魅惑の航空王は最愛の元妻を取り戻したい
 眉を下げて苦笑する妃さんは、親子を責めるどころか自分が反省している。絶対いい人だ、とすぐに直感していると、彼女はこちらをじっと見てくる。

 真正面からしっかり見ても本当に綺麗な顔だ。長めの前髪をセンターで分けた柔らかなショートボブは、制帽を被っている時よりは女性らしさを感じるけれど、それでもやっぱりカッコいい。

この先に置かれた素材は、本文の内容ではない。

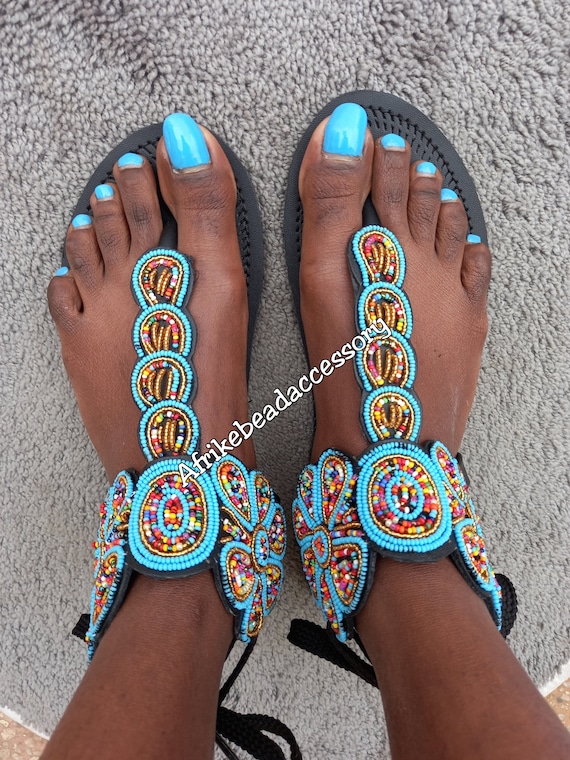
Identify the location of yellow colored bead. (410, 529), (419, 467), (199, 524), (174, 515).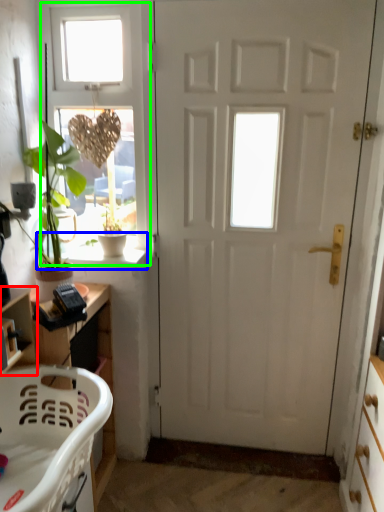
Question: Estimate the real-world distances between objects in this image. Which object is farther from shelf (highlighted by a red box), window sill (highlighted by a blue box) or window (highlighted by a green box)?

「あの……もしかして、羽澄キャプテンの奥様、ですか?」

 うっかり見惚れていた私は、そう問いかけられてはっとした。なんでわかったの!?

 びっくりしつつ今さらながら姿勢を正して、数あるパーティーのおかげで慣れてきた妻としての挨拶をする。

「は、はい。妻の芽衣子です。主人がお世話になっています」
「やっぱり。さっき話しているのを見て、そうじゃないかと思ってました」

 ああ、見られていたのか……ってもしや、頭ぽんぽんされてニヤけているところも? だとしたら、いろんな意味で恥ずかしい。

 若干頬が火照りだすのを感じていると、妃さんも背筋を伸ばして自己紹介をしてくれる。

「私は日本アビエーションの妃です。副操縦士をしてまして、羽澄キャプテンにも時々指導していただいてるんです」

 やっぱり誠一さんとも関わりがあるらしい。なんとなく胸がざわめくのを感じつつも、たいして気にせず正直に言う。